TASK DETAILS: Please give an exact transcription of the lines below, from the one that contains "tter hvitvaskingsloven" to the very last, with no other lines.

[[ EXERCISE DATA open ]]

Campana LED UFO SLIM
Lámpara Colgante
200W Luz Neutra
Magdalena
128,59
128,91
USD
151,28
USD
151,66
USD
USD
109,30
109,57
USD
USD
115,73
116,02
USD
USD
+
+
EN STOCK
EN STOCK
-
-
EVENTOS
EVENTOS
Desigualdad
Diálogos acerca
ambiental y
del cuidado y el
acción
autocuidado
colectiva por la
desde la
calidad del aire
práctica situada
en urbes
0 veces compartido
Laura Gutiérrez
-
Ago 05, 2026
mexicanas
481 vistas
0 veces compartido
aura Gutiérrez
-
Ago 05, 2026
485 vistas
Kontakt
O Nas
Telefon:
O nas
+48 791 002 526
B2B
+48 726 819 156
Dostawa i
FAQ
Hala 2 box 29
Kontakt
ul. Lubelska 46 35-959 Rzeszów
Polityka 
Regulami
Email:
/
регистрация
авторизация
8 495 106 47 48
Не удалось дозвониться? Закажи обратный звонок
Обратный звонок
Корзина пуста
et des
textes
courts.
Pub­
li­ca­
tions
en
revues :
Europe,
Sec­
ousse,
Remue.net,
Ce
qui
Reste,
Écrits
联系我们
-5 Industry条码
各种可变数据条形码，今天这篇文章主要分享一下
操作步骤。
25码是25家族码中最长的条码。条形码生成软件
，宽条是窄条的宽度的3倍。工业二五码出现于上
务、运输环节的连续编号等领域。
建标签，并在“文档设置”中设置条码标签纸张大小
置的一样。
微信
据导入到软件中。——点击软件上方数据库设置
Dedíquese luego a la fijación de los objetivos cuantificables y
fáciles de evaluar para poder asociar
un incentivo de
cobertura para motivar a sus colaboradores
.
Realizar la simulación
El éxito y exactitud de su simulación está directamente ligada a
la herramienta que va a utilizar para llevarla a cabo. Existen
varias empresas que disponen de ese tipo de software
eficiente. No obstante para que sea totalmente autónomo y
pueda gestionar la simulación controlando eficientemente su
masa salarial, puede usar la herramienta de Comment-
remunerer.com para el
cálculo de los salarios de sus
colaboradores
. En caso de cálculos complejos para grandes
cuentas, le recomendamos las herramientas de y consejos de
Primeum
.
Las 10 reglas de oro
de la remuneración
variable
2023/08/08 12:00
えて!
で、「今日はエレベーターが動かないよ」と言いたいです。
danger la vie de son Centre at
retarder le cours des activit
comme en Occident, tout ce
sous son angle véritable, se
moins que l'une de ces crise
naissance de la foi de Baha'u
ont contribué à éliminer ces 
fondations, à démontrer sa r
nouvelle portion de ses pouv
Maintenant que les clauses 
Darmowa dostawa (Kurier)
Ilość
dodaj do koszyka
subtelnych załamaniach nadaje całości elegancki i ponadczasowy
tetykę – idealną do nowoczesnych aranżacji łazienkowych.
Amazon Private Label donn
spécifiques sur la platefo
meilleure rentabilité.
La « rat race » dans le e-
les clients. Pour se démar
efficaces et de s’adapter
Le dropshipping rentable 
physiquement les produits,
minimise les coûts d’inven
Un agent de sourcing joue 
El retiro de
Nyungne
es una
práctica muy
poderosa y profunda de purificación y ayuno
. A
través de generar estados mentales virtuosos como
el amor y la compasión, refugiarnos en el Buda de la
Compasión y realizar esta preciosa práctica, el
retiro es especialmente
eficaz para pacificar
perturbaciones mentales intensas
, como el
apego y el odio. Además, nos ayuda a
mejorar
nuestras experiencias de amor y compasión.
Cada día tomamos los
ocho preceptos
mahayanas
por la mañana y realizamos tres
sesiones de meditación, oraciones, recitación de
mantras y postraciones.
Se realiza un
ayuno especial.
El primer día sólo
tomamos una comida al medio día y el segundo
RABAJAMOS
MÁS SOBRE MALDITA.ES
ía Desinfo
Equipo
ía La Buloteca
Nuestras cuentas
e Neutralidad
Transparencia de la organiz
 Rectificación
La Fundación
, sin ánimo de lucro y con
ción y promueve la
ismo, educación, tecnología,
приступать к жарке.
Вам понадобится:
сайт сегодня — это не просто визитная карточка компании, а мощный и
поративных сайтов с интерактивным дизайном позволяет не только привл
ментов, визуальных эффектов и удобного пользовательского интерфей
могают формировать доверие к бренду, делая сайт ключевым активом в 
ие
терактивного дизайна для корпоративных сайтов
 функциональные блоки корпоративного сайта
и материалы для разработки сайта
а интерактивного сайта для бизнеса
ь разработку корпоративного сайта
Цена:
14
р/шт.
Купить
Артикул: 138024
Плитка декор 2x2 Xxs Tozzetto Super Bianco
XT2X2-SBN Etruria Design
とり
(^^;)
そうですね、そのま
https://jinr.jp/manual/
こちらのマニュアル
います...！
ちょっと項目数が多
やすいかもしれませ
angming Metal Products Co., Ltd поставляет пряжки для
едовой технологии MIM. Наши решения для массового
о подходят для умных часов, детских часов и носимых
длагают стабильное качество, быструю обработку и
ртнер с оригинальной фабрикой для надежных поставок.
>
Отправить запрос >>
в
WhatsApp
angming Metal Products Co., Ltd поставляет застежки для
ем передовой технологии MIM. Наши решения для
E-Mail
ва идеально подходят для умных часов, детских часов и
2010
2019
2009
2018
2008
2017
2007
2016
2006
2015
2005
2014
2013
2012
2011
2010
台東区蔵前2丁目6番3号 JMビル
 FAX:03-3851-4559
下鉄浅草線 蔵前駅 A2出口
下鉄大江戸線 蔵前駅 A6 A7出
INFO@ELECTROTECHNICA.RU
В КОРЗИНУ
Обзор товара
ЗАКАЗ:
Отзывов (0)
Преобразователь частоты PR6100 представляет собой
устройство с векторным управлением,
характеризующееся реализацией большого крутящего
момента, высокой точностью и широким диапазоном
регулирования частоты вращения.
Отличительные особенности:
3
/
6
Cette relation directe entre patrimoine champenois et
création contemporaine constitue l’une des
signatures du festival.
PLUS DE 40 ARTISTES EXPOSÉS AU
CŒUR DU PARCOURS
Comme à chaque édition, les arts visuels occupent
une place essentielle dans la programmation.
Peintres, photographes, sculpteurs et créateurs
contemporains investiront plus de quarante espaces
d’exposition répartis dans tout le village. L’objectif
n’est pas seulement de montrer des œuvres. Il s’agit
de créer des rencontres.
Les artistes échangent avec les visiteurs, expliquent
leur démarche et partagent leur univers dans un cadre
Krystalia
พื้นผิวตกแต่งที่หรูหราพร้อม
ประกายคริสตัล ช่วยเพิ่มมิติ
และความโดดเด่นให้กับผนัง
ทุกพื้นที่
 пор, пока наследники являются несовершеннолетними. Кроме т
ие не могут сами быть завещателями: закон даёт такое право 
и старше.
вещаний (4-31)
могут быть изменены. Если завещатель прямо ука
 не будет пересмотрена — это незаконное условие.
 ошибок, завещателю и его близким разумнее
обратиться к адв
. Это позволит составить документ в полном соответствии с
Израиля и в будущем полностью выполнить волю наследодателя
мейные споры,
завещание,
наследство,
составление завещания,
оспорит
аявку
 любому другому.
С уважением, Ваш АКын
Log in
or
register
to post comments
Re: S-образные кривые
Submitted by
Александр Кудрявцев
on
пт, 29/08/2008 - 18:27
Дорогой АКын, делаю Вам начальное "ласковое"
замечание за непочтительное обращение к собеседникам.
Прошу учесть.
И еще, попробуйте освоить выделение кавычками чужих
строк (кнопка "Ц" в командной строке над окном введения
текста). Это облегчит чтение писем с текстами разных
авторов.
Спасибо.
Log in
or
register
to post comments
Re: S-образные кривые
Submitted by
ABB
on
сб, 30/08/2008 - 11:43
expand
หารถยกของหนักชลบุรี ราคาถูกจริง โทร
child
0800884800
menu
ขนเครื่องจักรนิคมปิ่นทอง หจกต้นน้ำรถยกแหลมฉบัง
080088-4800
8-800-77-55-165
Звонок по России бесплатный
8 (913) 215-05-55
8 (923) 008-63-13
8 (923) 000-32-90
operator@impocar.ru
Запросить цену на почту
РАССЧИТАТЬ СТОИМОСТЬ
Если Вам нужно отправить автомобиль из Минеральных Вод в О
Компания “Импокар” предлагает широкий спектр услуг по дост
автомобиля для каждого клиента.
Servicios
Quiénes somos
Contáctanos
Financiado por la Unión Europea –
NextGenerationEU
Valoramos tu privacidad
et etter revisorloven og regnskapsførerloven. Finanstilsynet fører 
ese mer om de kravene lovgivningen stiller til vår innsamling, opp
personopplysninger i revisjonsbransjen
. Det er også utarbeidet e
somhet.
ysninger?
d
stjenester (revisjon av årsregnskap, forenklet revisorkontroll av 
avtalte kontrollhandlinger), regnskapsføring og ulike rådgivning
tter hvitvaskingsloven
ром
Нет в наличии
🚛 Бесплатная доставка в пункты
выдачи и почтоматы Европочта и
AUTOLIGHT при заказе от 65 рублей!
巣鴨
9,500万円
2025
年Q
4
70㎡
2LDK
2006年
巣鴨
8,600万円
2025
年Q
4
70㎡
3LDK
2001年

[[ EXERCISE DATA closed ]]

RESPONSE FOR THIS EXERCISE:
tter hvitvaskingsloven
ром
Нет в наличии
🚛 Бесплатная доставка в пункты
выдачи и почтоматы Европочта и
AUTOLIGHT при заказе от 65 рублей!
巣鴨
9,500万円
2025
年Q
4
70㎡
2LDK
2006年
巣鴨
8,600万円
2025
年Q
4
70㎡
3LDK
2001年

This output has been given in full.